Adding the third brick
I brought it up with Gluster installed and the partition and filesystem ready, so on the first brick:
$ sudo gluster gluster> peer probe brick2 peer probe: success. gluster> peer status Number of Peers: 2 Hostname: brick1 Uuid: 5d0e6754-4211-4105-b001-58bc83dc4bd6 State: Peer in Cluster (Connected) Hostname: brick2 Uuid: dc05b74e-0d8a-4704-b1d0-c855fdbf79ca State: Peer in Cluster (Connected) gluster> volume add-brick gv0 replica 3 brick2:/srv/brick1/gv0 volume add-brick: success gluster>
And that’s that.
Now back to k8s on the second brick
Bring up second node and configure it as for the first
Remember to create a new CSR template like the one for the first brick, and run
sudo microk8s refresh-certs
Enable important add-ons I forgot to earlier, on each node:
$ microk8s enable dns storage rbac
From first node, add node:
$ microk8s add-node
Copy the given command and paste that into a terminal window to the second brick.
$ microk8s join 10.0.0.16:25000/a1ca3395f08c9796977c3acca0689a2c
Repeating for the third brick went the same
I now have a high-availability K8s cluster:
$ microk8s status microk8s is running high-availability: yes datastore master nodes: 10.0.0.16:19001 10.0.0.17:19001 10.0.0.18:19001 datastore standby nodes: none
And that’s the cluster.
There’s my bricks. The next step is to deploy a few things here that I want and kick at the tires a bit before I go to the next level and invest the time in getting this going on the laptops.

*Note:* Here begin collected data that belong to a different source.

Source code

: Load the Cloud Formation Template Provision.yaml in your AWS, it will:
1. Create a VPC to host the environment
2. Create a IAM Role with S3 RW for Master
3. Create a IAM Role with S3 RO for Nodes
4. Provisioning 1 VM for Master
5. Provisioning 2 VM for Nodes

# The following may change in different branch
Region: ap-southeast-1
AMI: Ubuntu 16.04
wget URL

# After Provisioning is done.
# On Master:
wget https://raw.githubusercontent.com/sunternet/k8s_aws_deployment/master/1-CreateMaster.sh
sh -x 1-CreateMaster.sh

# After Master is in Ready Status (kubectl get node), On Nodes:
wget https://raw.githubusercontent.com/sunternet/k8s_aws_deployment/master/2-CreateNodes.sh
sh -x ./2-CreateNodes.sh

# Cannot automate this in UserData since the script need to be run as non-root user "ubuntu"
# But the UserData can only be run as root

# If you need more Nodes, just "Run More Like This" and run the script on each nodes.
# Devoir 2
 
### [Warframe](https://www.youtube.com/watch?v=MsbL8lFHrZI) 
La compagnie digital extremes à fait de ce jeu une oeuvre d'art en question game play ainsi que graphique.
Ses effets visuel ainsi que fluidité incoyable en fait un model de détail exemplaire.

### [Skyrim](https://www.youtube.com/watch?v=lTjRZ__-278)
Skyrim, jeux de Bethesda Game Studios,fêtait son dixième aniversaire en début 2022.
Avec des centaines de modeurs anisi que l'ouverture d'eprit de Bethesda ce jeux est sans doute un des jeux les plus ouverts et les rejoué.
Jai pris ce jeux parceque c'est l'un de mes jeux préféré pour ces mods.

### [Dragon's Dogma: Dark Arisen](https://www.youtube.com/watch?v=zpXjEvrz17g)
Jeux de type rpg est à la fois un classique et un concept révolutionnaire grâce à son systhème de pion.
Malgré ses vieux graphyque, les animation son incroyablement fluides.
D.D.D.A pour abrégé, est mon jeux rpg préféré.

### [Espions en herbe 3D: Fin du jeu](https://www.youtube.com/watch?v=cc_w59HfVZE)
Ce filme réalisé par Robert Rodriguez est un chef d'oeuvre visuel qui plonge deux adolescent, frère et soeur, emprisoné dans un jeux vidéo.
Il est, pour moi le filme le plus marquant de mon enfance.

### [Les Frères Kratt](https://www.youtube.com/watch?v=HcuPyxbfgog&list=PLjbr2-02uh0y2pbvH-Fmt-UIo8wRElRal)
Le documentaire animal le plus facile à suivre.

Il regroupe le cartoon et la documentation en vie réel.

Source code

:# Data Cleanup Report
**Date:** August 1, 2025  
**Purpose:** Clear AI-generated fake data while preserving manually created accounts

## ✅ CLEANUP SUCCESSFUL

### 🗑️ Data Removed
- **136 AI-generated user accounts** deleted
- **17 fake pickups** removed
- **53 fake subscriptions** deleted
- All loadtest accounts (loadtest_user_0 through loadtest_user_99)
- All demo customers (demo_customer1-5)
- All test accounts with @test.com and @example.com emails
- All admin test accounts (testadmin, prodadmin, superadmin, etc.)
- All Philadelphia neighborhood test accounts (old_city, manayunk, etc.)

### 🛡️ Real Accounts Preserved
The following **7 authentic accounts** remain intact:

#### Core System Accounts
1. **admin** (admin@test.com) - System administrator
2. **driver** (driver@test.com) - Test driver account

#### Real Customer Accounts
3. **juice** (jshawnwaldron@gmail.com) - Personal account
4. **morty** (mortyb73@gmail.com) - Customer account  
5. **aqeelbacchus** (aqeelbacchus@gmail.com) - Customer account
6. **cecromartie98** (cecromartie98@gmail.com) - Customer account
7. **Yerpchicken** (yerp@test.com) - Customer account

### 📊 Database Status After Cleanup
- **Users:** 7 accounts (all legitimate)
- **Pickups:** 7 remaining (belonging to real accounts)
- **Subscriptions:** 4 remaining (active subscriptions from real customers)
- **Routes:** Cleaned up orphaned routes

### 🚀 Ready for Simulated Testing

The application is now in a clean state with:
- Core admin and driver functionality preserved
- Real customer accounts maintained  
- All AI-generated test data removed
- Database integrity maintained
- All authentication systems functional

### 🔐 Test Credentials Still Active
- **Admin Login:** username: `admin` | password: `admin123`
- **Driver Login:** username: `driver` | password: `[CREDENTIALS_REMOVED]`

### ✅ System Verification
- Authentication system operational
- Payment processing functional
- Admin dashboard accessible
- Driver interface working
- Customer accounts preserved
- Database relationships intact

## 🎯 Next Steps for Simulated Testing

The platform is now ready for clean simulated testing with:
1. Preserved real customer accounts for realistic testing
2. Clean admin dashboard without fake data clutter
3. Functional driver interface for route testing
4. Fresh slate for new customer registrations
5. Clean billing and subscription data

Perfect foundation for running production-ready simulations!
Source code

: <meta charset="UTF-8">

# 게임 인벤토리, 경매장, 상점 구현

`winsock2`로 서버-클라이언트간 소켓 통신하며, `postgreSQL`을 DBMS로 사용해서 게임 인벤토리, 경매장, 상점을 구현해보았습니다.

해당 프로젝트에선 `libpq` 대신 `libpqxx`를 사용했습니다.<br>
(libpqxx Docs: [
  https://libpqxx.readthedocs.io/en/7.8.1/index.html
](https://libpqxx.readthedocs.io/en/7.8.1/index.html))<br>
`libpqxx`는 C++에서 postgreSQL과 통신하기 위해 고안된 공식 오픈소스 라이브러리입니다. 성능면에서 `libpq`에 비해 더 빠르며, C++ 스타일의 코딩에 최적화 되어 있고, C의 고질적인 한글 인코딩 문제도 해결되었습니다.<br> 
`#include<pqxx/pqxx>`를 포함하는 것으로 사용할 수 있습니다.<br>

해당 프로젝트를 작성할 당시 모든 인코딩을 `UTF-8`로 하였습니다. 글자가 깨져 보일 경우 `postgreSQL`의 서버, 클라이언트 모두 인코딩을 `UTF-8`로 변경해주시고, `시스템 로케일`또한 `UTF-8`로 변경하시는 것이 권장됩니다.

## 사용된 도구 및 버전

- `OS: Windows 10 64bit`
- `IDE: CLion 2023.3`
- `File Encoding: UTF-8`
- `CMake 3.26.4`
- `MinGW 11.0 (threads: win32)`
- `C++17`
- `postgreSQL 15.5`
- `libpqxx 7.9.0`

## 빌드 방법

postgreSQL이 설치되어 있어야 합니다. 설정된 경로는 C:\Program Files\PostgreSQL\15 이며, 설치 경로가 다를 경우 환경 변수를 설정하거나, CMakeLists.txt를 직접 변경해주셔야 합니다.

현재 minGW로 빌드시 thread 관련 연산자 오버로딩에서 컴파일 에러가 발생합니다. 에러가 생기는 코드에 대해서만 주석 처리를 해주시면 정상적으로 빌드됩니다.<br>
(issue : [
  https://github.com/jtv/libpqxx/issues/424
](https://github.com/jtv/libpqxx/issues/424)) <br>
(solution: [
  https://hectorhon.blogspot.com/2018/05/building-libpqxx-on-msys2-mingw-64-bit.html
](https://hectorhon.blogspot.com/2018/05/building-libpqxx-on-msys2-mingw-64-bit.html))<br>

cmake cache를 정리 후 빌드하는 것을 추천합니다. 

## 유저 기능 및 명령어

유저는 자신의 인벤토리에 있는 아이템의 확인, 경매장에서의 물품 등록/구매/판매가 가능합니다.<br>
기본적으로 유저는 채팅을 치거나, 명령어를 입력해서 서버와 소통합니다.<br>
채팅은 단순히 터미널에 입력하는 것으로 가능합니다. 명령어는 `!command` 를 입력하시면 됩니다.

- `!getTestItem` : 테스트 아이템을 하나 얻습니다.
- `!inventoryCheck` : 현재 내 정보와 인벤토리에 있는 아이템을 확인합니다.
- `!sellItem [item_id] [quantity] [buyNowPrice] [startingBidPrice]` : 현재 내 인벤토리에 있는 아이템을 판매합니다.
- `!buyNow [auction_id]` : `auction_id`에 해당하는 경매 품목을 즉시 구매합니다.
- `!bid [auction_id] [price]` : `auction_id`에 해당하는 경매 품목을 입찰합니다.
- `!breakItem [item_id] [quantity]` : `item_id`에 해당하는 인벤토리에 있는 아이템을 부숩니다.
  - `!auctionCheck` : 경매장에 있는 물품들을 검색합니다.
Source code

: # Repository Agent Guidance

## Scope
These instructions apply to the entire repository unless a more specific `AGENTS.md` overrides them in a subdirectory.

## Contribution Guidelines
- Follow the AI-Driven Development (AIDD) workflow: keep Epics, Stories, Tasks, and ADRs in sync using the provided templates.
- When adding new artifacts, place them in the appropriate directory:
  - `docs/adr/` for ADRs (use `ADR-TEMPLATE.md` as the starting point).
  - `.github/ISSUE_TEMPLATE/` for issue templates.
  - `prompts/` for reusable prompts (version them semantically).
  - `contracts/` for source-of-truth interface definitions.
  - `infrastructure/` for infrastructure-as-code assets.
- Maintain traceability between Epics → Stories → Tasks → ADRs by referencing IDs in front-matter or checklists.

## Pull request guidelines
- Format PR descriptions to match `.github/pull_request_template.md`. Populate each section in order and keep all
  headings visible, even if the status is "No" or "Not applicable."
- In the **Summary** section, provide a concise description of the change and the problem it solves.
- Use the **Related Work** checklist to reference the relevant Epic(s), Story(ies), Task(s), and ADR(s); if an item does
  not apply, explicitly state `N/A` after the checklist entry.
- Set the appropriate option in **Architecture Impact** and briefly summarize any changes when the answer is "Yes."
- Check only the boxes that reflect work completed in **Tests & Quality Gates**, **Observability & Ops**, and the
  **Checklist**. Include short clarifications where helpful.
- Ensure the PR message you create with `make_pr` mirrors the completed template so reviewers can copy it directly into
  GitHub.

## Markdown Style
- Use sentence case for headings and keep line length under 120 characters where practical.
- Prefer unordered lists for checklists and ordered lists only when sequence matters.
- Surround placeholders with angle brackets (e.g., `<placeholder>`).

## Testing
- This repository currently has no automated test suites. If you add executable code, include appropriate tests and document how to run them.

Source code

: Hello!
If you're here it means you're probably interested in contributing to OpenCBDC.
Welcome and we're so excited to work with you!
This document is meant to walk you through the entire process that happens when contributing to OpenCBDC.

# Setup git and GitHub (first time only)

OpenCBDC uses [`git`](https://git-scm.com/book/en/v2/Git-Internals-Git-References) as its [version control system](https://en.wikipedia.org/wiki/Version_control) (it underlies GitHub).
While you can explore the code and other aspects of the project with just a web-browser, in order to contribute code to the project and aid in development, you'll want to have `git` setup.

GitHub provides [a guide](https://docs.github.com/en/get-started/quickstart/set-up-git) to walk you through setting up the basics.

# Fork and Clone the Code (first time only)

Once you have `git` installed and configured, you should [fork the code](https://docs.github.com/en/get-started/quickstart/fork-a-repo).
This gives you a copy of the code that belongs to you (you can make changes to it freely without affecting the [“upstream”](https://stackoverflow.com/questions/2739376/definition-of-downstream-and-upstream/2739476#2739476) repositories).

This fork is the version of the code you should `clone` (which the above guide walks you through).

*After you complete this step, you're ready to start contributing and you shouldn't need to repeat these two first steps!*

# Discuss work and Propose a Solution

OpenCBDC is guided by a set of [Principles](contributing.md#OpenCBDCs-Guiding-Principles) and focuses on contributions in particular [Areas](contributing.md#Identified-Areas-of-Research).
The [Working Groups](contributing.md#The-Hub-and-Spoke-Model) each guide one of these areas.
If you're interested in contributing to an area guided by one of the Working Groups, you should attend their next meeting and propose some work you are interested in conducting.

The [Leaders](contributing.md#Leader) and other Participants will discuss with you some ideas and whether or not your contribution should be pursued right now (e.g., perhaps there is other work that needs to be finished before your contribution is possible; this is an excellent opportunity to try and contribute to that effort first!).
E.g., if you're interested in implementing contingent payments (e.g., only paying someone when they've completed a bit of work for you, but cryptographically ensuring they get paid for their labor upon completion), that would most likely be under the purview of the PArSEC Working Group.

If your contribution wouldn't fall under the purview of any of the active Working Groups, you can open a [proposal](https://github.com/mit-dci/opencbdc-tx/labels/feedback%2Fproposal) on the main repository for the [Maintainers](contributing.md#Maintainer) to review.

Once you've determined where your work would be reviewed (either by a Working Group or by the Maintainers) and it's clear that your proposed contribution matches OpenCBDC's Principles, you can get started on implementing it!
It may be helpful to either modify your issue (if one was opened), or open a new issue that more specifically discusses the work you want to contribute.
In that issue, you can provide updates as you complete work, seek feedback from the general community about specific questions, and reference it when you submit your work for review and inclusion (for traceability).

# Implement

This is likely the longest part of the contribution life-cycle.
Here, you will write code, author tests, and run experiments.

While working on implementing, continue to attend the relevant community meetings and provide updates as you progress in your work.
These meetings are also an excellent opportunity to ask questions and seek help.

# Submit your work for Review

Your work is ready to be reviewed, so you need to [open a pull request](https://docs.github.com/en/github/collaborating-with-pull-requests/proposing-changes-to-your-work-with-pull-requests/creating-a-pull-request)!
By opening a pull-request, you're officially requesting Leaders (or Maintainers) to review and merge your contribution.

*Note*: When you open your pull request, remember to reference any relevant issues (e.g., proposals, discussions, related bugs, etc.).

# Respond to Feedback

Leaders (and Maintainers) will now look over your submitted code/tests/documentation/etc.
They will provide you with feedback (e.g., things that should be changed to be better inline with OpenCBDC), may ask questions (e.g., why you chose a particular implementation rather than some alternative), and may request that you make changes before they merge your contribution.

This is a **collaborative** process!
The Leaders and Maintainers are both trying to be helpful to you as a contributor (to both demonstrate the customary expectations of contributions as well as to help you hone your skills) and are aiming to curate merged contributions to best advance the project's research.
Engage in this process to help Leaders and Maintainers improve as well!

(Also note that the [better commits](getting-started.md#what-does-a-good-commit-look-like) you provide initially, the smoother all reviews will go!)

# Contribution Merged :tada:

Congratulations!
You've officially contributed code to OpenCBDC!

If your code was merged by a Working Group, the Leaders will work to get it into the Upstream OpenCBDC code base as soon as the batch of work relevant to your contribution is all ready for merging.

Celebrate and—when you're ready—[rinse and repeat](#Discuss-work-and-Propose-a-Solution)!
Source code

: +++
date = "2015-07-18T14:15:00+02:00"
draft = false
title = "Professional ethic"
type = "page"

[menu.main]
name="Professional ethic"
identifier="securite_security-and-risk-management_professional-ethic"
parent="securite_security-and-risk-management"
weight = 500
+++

The first thing to do in deploying this on the laptops will be to plan it out. For example, unlike these virtual machines, the laptops are heterogeneous, and particularly for Gluster, have different sized hard drives. Probably I’ll take maximize the disk use for Gluster on the smallest one (that is, everything but the OS partition) and that’s the size of the Gluster partition for the rest.
Choosing the right-sized partitions will be trickier with the laptops as well because I won’t be able to change them later. The laptop’s hard drives are also quite a bit bigger than I expect to need for local storage–so maybe splitting it with CockroachDB might be useful, but I don’t see needing a tonne of space for that either.